A Japanese company looking for new markets has purchased the parent firm of a Toledo business that has been in the city's glass-making industry for more than 100 years.
Nippon Sheet Glass Co. Ltd. yesterday announced it would buy the much bigger Pilkington PLC for more than $3 billion. The deal would give Nippon its first presence in North America.
The transaction, which will require shareholder and regulatory approval, is expected to be finalized by late June.
The Pilkington name and local operations will remain, including the North American headquarters in downtown Toledo, a float-glass factory in the suburb of Rossford, a technology center in Northwood, and a small fire protection division in Toledo. Together, there are 600 employees in northwest Ohio.
A Pilkington spokesman said the company's name will not change, nor will its management team, and it will be operated as a subsidiary of Nippon.

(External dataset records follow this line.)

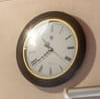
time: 10:39
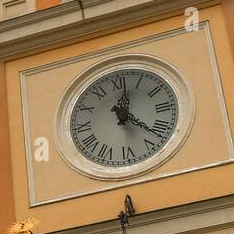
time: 12:22
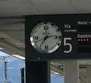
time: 7:14
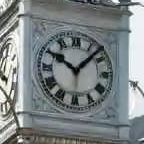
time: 10:07
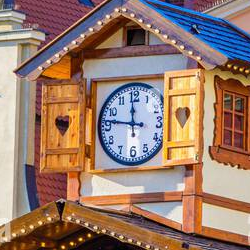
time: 11:46
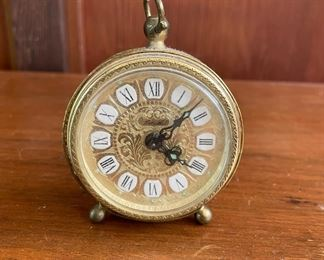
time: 4:07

"There's no specific impact that I can think of in the short run," said Simon Brown, a London analyst with Williams de Broe PLC. "In the general run of things, this deal gives Nippon the global reach that it doesn't have now."
Eighty-five percent of Nippon's revenues in its last fiscal year came from Japan, while Pilkington reports more than half of its sales are in Europe, a third are in North America, and the rest are from South America, Australia, and Asia.

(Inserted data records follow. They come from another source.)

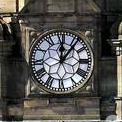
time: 12:06
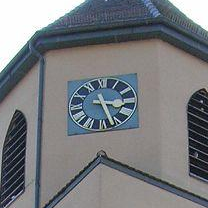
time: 3:27
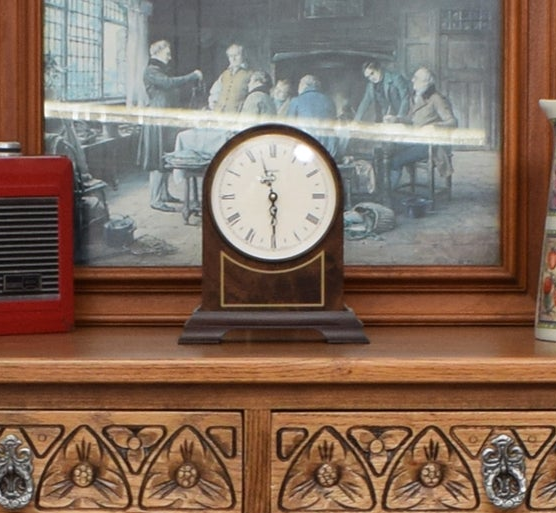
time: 11:29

Nippon, based in Tokyo, owns a 20 percent stake in the Pilkington of St. Helens, England, and made three bids to acquire the firm since Oct. 31. Each earlier bid was rebuffed. The latest bid is 30 percent higher than the original offer.

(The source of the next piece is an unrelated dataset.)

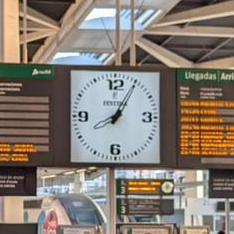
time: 8:05
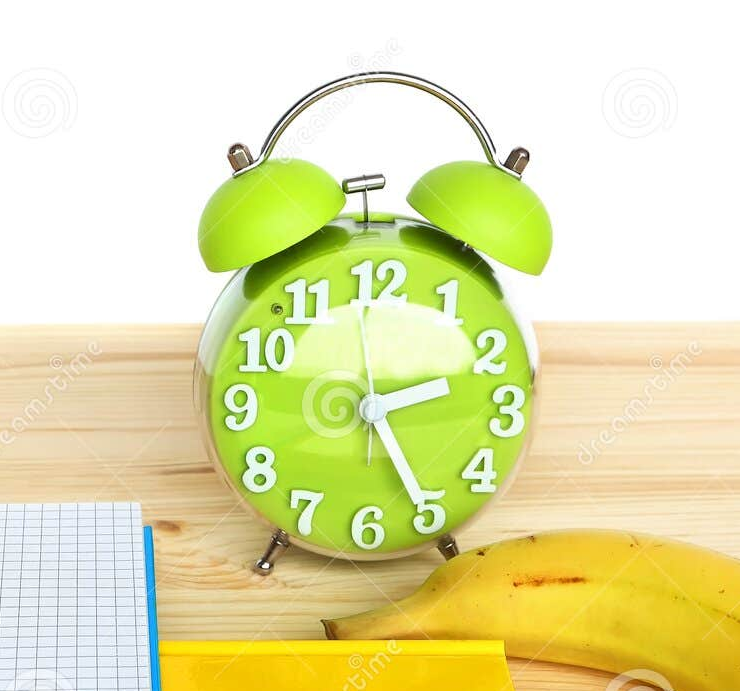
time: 2:24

The acquisition will make Nippon a global leader in the building and vehicle glass industry, and triple its annual sales to about $6.5 billion, the firm said.
Pilkington has plants in 24 countries and shipped glass for 12 million vehicles in 2004. Pilkington has 24,000 employees worldwide, Nippon about half that.
The purchase provides Nippon with new markets for windshields and lowers its dependence on glass for television and computer monitors.
It will help the company compete with Asahi Glass Co., of Tokyo, the world's biggest glass company, in supplying Toyota Motor Corp. and other carmakers. The Japanese automakers are pushing suppliers to own plants around the world to help in their expansion plans.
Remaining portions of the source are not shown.